**EXERCISE DESCRIPTION:**
Can you return the data from the line containing "Which slice is the smallest?" through the line containing "What Y value" word for word, leaving out any pictures?

**SOURCE DATA:**
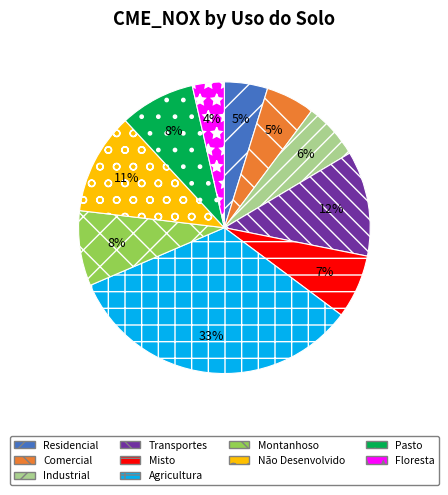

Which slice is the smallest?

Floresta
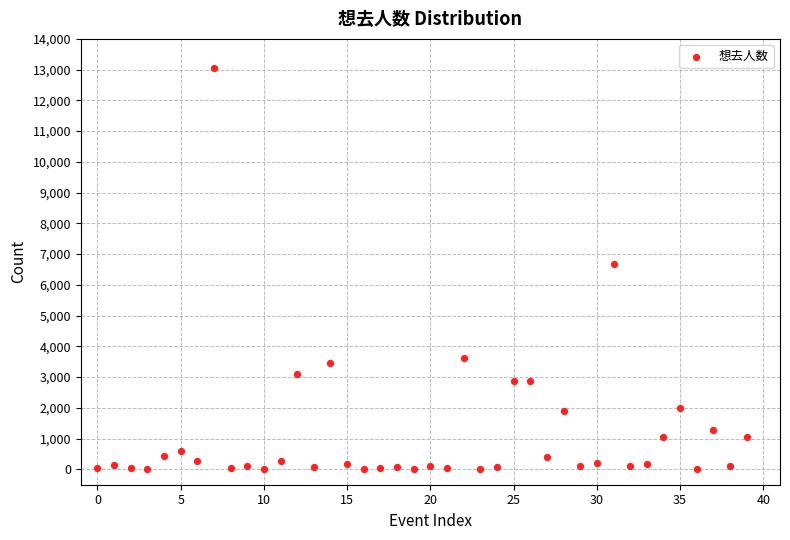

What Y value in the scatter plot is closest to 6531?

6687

---

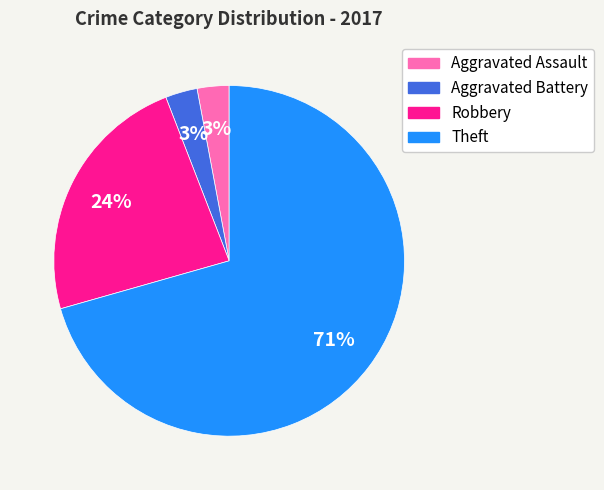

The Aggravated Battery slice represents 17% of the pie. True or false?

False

...

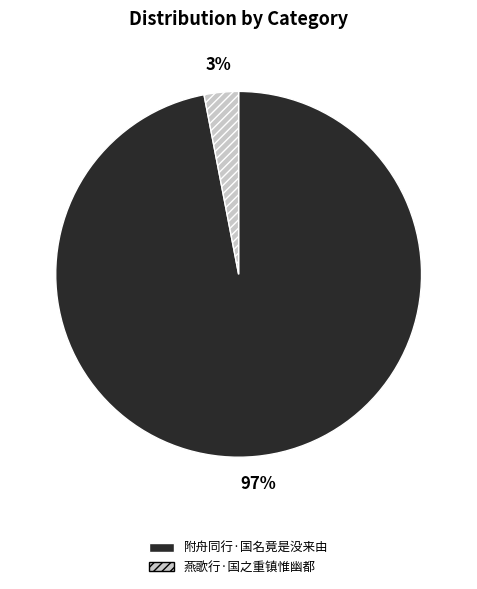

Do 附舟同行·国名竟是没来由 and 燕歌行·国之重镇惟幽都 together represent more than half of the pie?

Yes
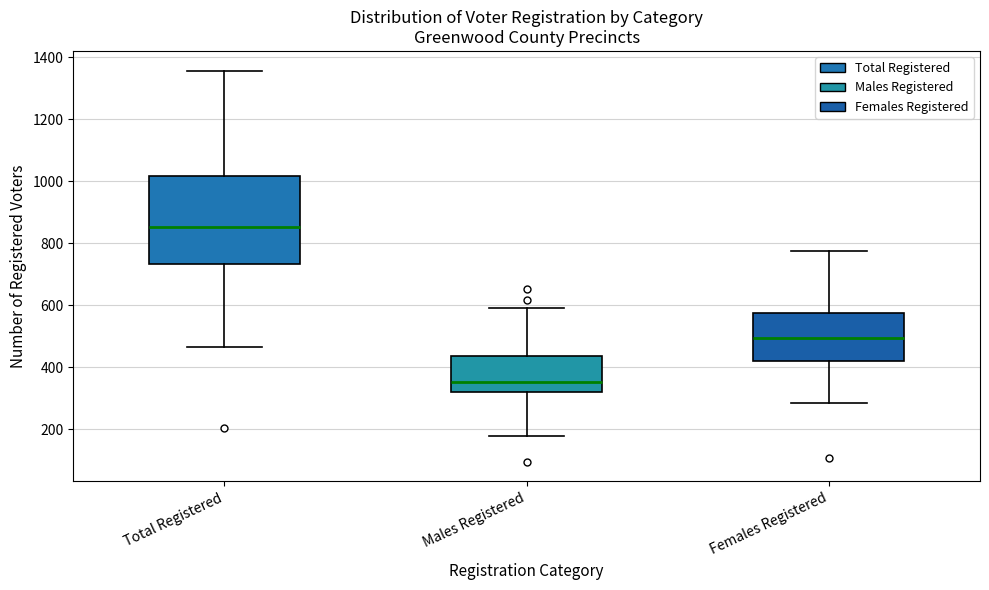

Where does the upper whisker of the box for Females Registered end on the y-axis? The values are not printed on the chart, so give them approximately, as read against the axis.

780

**WRITTEN SOLUTION:**
Which slice is the smallest?

Floresta

What Y value in the scatter plot is closest to 6531?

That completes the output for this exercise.